More than a decade ago, Jessica Lipnack and Jeffrey Stamps’s (2000) book Virtual Teaming: People Working Across Boundaries with Technology prophesied a shift in communication and in the way businesses and organizations would get things done. “In time,” they wrote, “virtual teams will become the natural way to work, nothing special” (p. xxiv). The time for virtual teams has come for many industries, agencies, and organizations, with everyone from fire departments and museums to giant conglomerates like Shell and Pfizer (profiled by Lipnack and Stamps). More than a decade later, online and geographically dispersed collaboration seems commonplace.

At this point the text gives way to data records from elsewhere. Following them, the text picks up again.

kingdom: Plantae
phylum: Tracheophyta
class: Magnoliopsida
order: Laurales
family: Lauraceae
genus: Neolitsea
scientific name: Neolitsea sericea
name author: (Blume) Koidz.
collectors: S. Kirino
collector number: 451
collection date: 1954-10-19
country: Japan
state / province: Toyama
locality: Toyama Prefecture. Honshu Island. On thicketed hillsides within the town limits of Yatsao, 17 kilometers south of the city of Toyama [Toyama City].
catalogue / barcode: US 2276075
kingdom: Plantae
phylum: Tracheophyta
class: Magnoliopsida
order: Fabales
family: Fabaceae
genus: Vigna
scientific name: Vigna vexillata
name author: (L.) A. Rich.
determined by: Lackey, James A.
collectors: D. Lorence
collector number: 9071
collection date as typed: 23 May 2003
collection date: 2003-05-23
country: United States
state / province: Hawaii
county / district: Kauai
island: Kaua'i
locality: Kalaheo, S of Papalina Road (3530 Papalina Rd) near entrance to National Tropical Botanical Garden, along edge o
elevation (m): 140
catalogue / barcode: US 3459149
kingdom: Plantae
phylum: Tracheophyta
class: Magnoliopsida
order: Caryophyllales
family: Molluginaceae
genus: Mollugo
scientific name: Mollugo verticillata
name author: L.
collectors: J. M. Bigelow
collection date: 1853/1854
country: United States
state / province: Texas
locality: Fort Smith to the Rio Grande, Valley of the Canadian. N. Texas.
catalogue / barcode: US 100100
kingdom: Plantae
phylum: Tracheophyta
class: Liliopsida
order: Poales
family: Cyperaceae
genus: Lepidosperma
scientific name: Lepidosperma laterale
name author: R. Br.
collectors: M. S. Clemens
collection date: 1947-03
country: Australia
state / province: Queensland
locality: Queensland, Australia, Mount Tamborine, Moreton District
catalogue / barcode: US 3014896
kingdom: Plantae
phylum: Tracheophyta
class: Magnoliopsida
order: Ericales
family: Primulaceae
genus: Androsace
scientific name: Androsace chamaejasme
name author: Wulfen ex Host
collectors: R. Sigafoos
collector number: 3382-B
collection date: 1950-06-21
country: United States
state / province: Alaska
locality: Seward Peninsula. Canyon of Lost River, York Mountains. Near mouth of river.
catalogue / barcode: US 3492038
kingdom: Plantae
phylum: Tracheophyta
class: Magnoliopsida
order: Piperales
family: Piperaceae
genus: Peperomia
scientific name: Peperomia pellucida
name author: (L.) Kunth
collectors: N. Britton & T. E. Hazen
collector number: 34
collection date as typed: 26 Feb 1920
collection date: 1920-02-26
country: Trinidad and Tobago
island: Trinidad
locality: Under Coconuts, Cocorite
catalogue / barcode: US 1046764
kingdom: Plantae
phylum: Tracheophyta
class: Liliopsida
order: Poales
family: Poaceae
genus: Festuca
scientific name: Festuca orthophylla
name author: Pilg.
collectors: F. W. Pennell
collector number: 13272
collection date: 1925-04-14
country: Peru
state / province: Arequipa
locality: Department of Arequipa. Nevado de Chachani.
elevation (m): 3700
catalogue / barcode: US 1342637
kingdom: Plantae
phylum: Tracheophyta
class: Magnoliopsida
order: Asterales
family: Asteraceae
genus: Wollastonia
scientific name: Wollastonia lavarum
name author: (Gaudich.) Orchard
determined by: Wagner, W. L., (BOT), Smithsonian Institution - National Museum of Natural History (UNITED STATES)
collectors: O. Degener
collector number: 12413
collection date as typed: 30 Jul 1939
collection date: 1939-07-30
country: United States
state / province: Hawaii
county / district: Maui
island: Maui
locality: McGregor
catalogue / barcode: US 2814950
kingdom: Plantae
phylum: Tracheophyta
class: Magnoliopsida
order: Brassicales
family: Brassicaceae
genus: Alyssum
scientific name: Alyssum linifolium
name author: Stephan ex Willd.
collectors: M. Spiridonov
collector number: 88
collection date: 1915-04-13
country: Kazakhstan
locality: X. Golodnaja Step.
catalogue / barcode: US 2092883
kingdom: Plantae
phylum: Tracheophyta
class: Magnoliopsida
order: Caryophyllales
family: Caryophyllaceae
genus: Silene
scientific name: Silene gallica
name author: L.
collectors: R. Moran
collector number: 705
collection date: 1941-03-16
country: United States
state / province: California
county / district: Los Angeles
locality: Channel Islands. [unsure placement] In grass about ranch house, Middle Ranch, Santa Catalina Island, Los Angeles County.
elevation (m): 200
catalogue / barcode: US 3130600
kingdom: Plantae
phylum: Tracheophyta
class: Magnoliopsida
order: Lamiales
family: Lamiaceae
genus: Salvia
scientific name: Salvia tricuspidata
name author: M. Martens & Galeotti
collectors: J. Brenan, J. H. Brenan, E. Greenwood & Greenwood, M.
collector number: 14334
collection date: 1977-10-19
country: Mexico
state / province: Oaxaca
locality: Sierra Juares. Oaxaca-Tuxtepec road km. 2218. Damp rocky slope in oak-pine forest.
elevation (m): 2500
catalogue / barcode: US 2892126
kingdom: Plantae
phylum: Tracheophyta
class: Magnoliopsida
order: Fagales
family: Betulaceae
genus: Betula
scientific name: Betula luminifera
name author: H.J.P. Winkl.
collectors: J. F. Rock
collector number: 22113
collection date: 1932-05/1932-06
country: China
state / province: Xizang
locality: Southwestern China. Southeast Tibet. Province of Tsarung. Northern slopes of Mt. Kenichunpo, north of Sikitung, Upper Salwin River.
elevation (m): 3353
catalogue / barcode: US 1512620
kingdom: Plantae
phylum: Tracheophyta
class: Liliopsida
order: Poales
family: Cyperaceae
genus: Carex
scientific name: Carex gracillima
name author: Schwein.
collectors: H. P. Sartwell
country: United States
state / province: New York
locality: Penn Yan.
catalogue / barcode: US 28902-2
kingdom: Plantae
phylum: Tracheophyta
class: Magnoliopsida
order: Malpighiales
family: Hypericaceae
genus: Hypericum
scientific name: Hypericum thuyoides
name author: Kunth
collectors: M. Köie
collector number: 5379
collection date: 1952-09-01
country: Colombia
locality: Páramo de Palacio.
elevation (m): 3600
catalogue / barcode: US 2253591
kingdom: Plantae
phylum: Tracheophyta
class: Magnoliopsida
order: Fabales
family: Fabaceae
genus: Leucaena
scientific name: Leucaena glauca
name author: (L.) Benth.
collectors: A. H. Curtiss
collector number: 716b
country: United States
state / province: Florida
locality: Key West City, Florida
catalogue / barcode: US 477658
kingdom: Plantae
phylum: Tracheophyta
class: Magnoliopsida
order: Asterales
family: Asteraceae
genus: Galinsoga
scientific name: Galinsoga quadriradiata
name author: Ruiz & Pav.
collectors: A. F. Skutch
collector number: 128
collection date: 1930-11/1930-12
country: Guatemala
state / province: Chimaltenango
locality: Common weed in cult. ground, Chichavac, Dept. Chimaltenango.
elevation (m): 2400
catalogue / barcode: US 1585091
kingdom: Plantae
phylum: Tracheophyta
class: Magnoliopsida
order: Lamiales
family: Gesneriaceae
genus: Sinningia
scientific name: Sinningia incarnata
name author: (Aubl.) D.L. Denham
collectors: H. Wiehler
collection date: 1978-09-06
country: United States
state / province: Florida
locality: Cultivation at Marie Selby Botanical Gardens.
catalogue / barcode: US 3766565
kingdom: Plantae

This approach has not, however, become commonplace for academia despite that collaboration is nothing new in classrooms and technologies encouraging multimodal communication continue to fill smart classrooms and campus computer labs. But much of this collaboration, whether taken up by students working on assignments or by faculty working together for scholarly or administrative purposes, is local. We team with those in our buildings and on our campuses, but it is less common to work virtually with those separated by regional and institutional borders and is a practice usually reserved for faculty research projects rather than the daily work of our classrooms. This article chronicles the experiences of one academic virtual team made up of three faculty members engaged in a project positioned at the intersections between collaboration, workplace writing, pedagogy, and dispersed technologically facilitated teaming and learning.